- The cover of Mack Vickery's album Live at the Alabama's Women Prison, 1970.

Background information
- Born: June 8, 1938 Town Creek, Alabama United States
- Died: December 21, 2004 (aged 66) Nashville, Tennessee United States
- Occupation(s): Songwriter, musician

= Mack Vickery =

American singer-songwriter

Mack Vickery (June 8, 1938 - December 21, 2004), also known as Atlanta James and Vick Vickers, was an American musician, songwriter, and inductee in the Hillbilly Hall of Fame and Alabama Music Hall of Fame. His songs have been recorded by artists such as Jerry Lee Lewis, Waylon Jennings, George Thorogood, Johnny Cash, George Strait, Hank Williams Jr., and George Jones.

==Biography==
Vickery was born in Town Creek, Alabama and moved to Memphis, Tennessee in 1957. Considered leading man material, he recorded for Sun Records, although nothing was initially released. Vickery continued to record for a number of minor labels and under various aliases, including "Vick Vickers" and "Atlanta James".

Vickery first scored a songwriting hit when Faron Young recorded Vickery's song "She Went A Little Bit Further", which reached number 14 on the Country Music charts in 1968. Vickery followed this with songs for artists like Johnny Cash, George Jones, Waylon Jennings, Johnny Paycheck, Lefty Frizzell, James Carr, John Anderson, and Tanya Tucker.

Vickery's most successful hit as a writer was co-writing "The Fireman" with Wayne Kemp, recorded by George Strait, which reached number 5 in 1985. Jerry Lee Lewis recorded a number of Vickery's songs, including "Rockin' My Life Away", "Meat Man" (described as "two minutes and forty seconds of sexual boasts, delivered furiously and convincingly") and "Ivory Tears". Vickery became known as Lewis's "speechwriter", and "In Vickery, a fan as well as a professional, Jerry Lee had found someone who could articulate his troubles better than he himself ever could." According to the book Jerry Lee Lewis - His Own Story, Vickery was one of Lewis' friends.
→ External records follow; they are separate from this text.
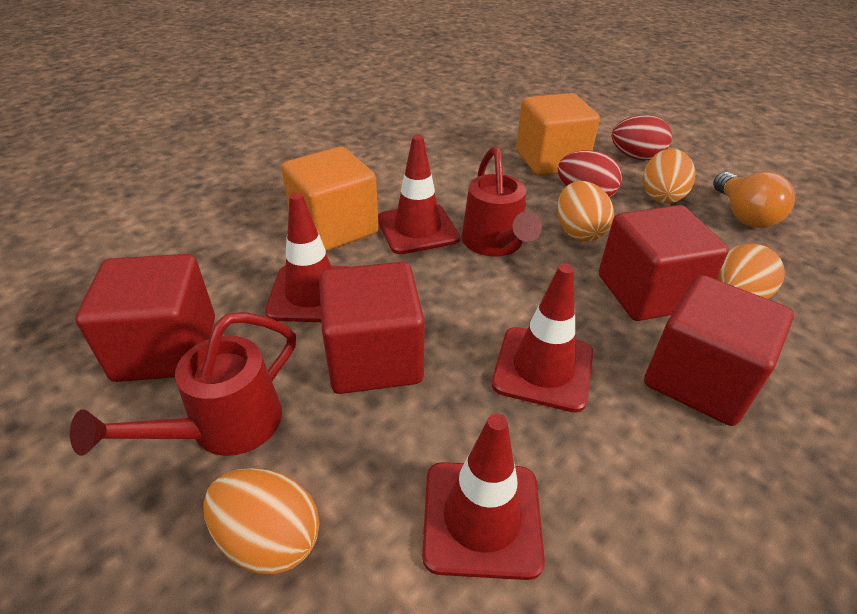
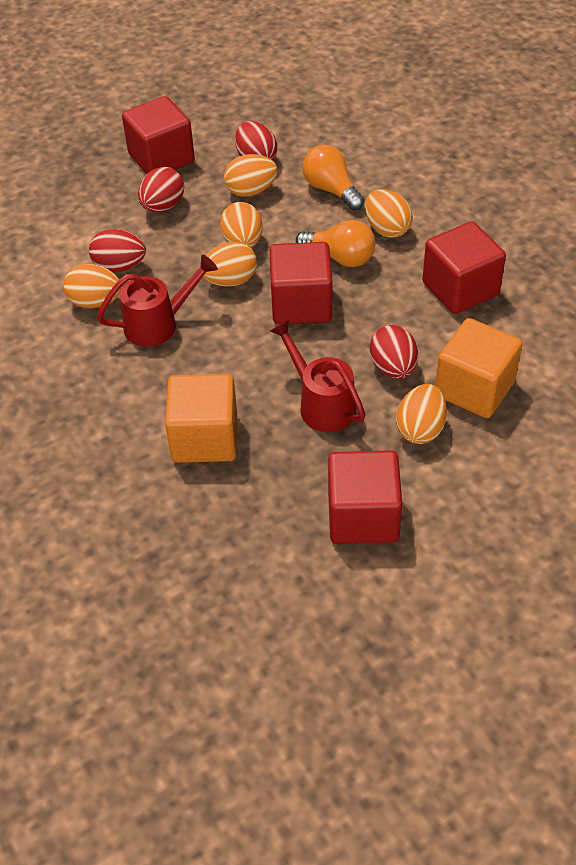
orange egg: 4 -> 6
orange light bulb: 1 -> 2
red egg: 2 -> 4
red traffic cone: 4 -> 0

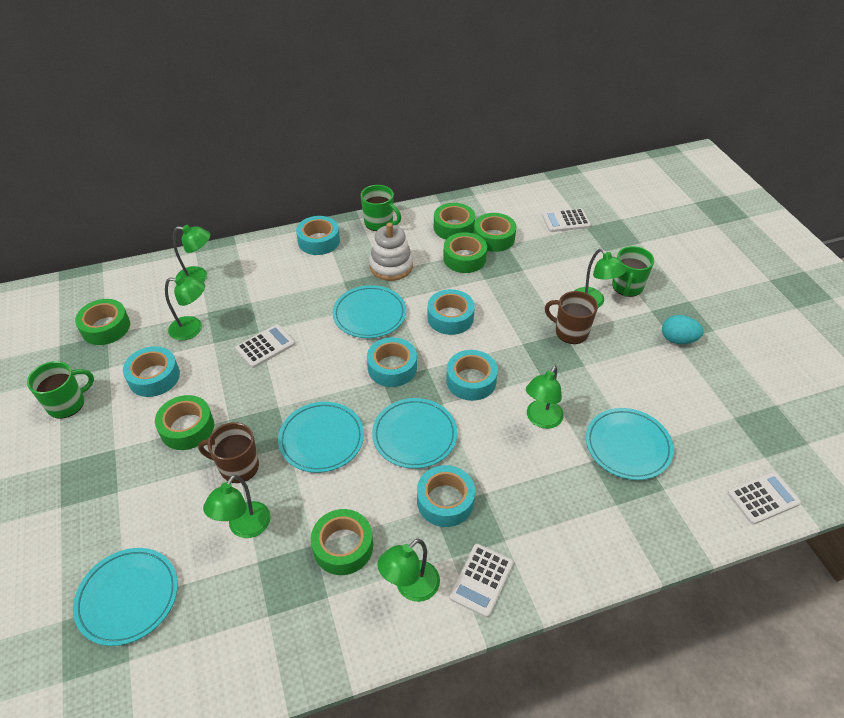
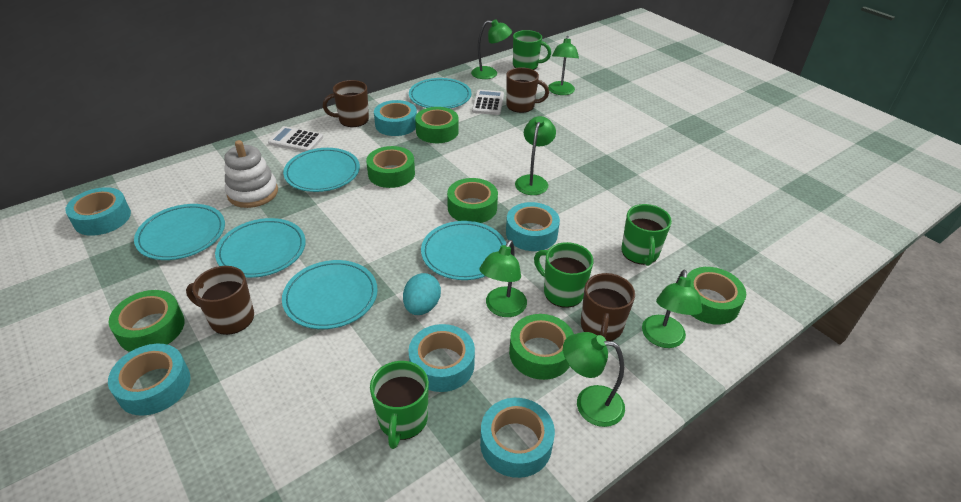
brown mug: 2 -> 4
green mug: 3 -> 4
turquoise plate: 5 -> 6
white calculator: 4 -> 2

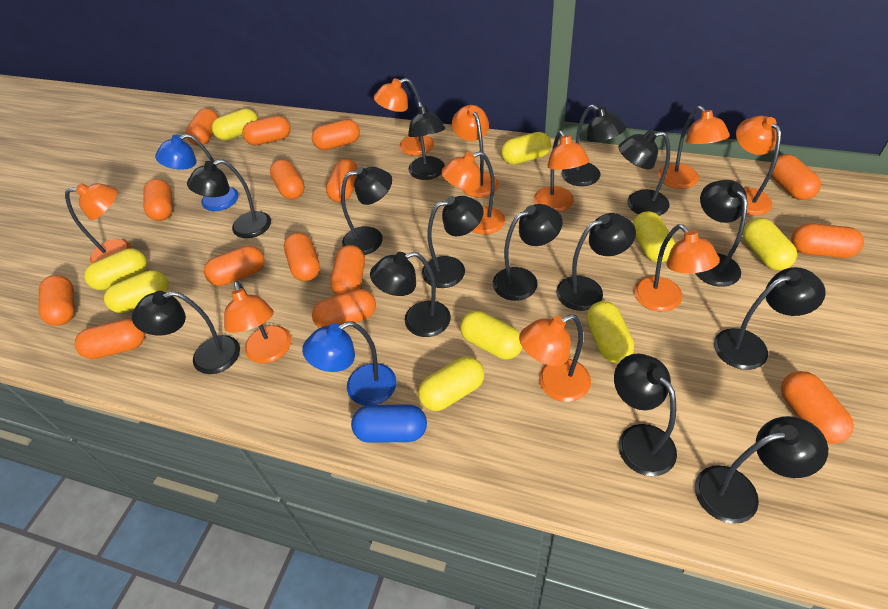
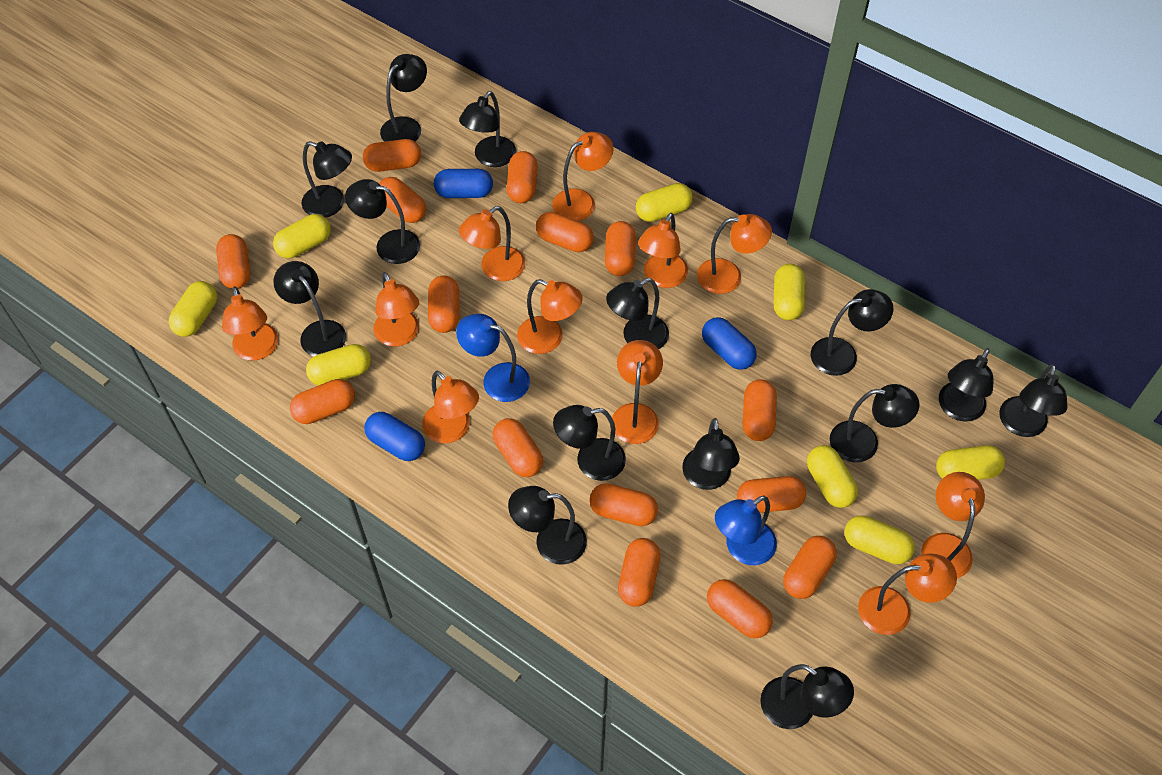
blue capsule: 1 -> 3
orange lamp: 10 -> 11
yellow capsule: 9 -> 8

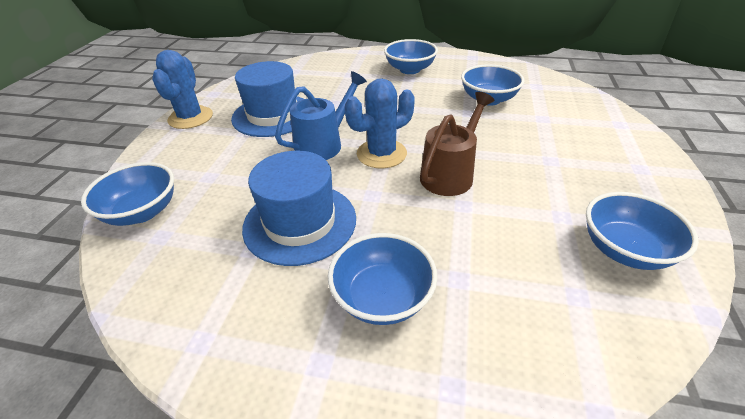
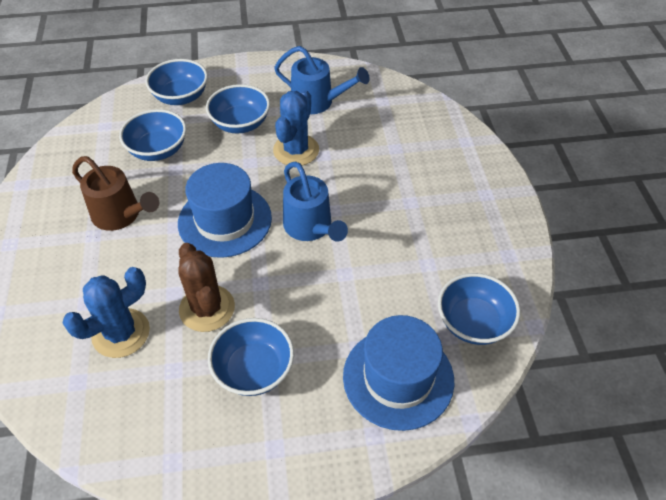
blue watering can: 1 -> 2
brown cactus: 0 -> 1

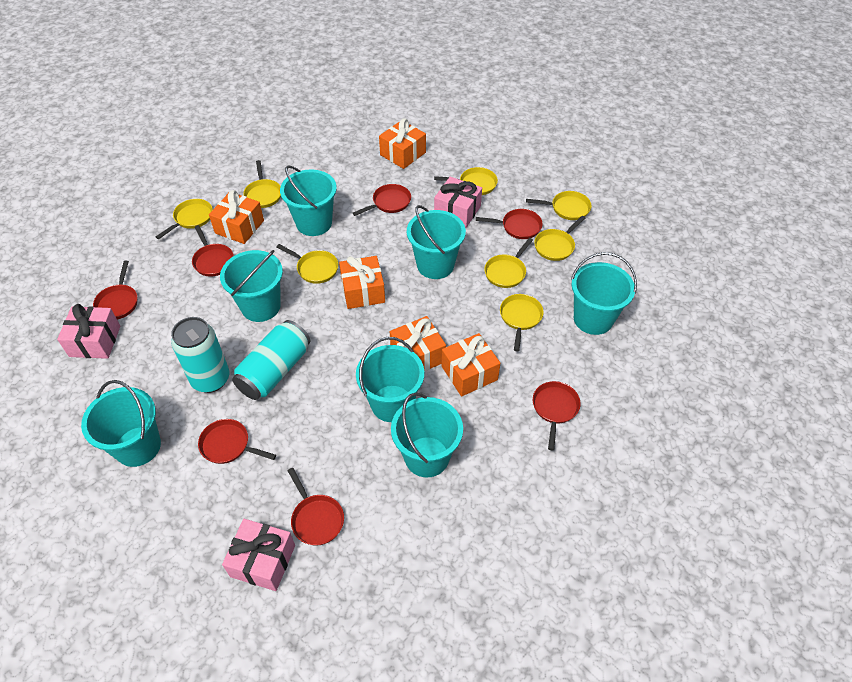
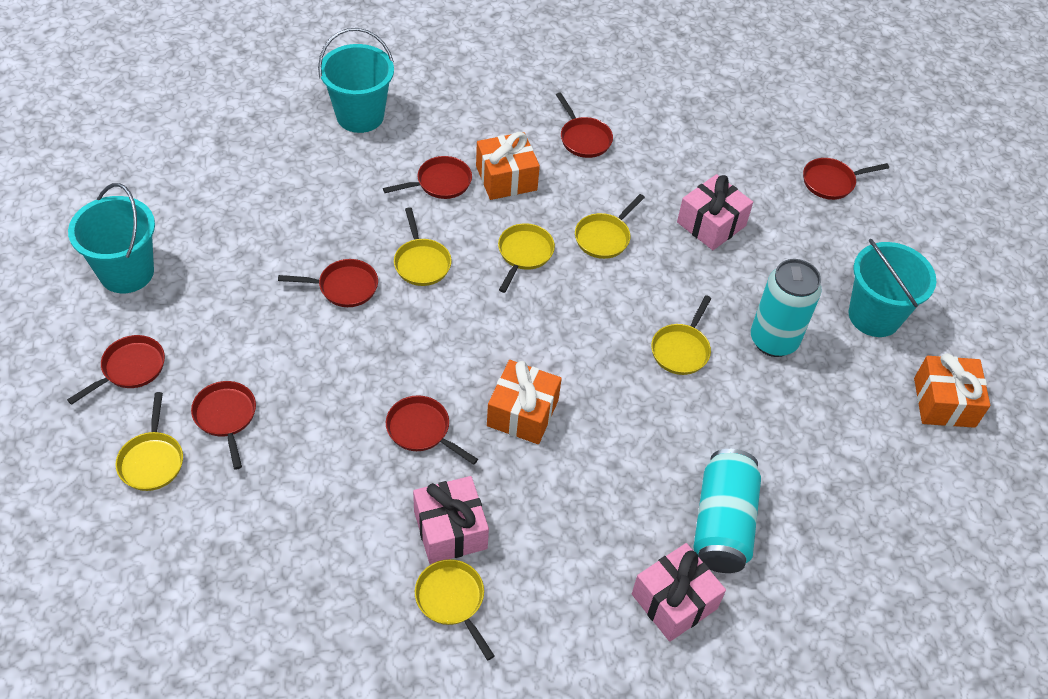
orange gift: 5 -> 3
turquoise bucket: 7 -> 3
yellow pan: 8 -> 6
Waylon Jennings recorded "The Eagle" which was written by Vickery along with Hank Cochran and Red Lane. This song was used as the unofficial "official theme song" of the First Gulf War as it was easy to relate the lyrics to the F-15 Eagle fighter jet. Jennings had recorded "Cedartown Georgia" earlier in his career, a 1971 hit that was co–written by Vickery, Sammi Smith, and Charlie Cobble. Both songs are found on albums of the same names, respectively.

In 1970, Vickery recorded the album Live at the Alabama Women's Prison which included Elvis Presley impersonations. The back cover notes of the live album were penned by Waylon Jennings as he said Mack had beat him to the punch by recording a live album at a women's prison. He reached the charts as a singer (under the name "Atlanta James") for the first time in 1974 with "That Kind of Fool" (also recorded by Jerry Lee Lewis) and again in 1977 with "Ishabilly" and "Here's to the Horses".

Vickery was also friends with legendary Nashville disc jockey Ralph Emery and made numerous appearances on his early morning WSM television show. He also made several appearances on the Nashville Network (TNN) show Nashville Now.

In the 1970s, Vickery toured with comedian Hollis Champion, also known as "Elmer Fudpucker", opening shows for Jerry Lee Lewis.

In 1989, Vickery won the Music City News "Song Of The Year Award" for another song he co-wrote with Wayne Kemp, "I'll Leave This World Loving You", a hit for Ricky Van Shelton. In 2002, the Alabama Music Hall of Fame honored Vickery with a bronze star in its Walkway of Stars.

Vickery died of a heart attack in Nashville, Tennessee in 2004 at the age of 66.